How do you say, ‘It’s the economy, stupid’ in German?
“Starlight Express,” the musical in which actors on roller skates portray toy steam trains, has been running in Bochum, in northwest Germany, for 25 years. It is the world’s longest-running musical production.
Perhaps it’s because Bochum was once a real locomotive of the German economy — but now Bochum is earning a more dubious distinction. When General Motors shuts its three Opel-brand car plants in the city next year, it will be the first major car factory closure in Germany since the World War II.
“We are very angry about it,” says local resident Christophe Schweitzer. “A great number of people will become poor. Not only the 3,500 Opel workers, but people indirectly connected with the General Motors plants. Unemployment will rise.
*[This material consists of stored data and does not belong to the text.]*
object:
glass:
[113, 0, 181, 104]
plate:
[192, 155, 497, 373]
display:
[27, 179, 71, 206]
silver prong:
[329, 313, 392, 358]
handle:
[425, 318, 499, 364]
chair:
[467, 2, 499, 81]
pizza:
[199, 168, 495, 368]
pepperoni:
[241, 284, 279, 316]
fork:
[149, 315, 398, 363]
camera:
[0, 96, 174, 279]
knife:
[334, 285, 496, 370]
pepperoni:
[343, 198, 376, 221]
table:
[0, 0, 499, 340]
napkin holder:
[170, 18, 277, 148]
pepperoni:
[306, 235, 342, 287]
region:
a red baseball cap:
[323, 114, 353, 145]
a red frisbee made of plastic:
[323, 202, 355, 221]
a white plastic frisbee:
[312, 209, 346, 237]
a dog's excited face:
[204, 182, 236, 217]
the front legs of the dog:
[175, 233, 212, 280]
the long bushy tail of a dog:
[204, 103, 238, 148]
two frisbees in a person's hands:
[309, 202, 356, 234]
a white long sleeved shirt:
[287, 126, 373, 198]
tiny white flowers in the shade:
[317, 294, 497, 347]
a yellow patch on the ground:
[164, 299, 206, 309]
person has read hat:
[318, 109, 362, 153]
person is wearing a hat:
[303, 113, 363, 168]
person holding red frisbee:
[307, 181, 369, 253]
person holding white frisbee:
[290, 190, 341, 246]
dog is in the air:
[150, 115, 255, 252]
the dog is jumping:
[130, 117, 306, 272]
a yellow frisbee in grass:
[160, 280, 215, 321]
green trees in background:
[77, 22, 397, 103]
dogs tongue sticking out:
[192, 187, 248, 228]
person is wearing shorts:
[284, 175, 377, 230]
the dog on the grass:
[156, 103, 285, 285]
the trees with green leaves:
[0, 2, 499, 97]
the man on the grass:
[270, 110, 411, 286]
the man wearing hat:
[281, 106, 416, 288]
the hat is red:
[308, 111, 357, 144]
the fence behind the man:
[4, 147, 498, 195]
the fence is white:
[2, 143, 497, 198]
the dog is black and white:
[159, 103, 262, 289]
Small shops will close. It will be a great disaster.”
Many worry that with unemployment already above 10 percent in the region, the closure of the factory will put Bochum closer to economic ruin.
“Look at Detroit,” says Milan Sommer, a 23 year-old trainee at one of the plants. “It’s what could happen to our city here. Detroit is a warning for Bochum.”
There is no such pessimism at City Hall. City spokesman Tim Froehlich* says that since coalmining and steelmaking began to decline in the 1970s and 1980s, Bochum has been forging a non-industrial future and it won’t be devastated by the General Motors closure.
“Bochum will not be a second Detroit,” Froehlich says. “The closure will affect our economy but not to a threatening extent.”
For instance, the city says it has diversified into health care, internet security and education. Bochum has seven universities with 50,000 students.
Tourism is big, too. There’s a planetarium, a zoo and don’t forget the “Starlight Express.”
“Fourteen million people have seen this beautiful musical,” says Mario Schiefelbein, Bochum’s tourism chief. “I’m pretty sure there are a couple more million who will want to see Starlight Express.”
Hitching a ride on a foreign musical is hardly a substitute for making cars, however.
“It’s perceived rather as a failure of Opel and its American parent GM,” says economist Gustav Horn, who thinks it won’t reflect too poorly on the German auot manfuacturing sector. “[Opel and GM] concentrated too much on the European market where things are pretty bad with the Euro crisis.
“Much of the German car industry focused its export effort in high growth markets — China, Brazil, Mexico, Indonesia — and they’re doing very well,” Horn says.
CORRECTION: The original version of this article misspelled Bochum city spokesman Tim Froehlich’s name. The text has been corrected.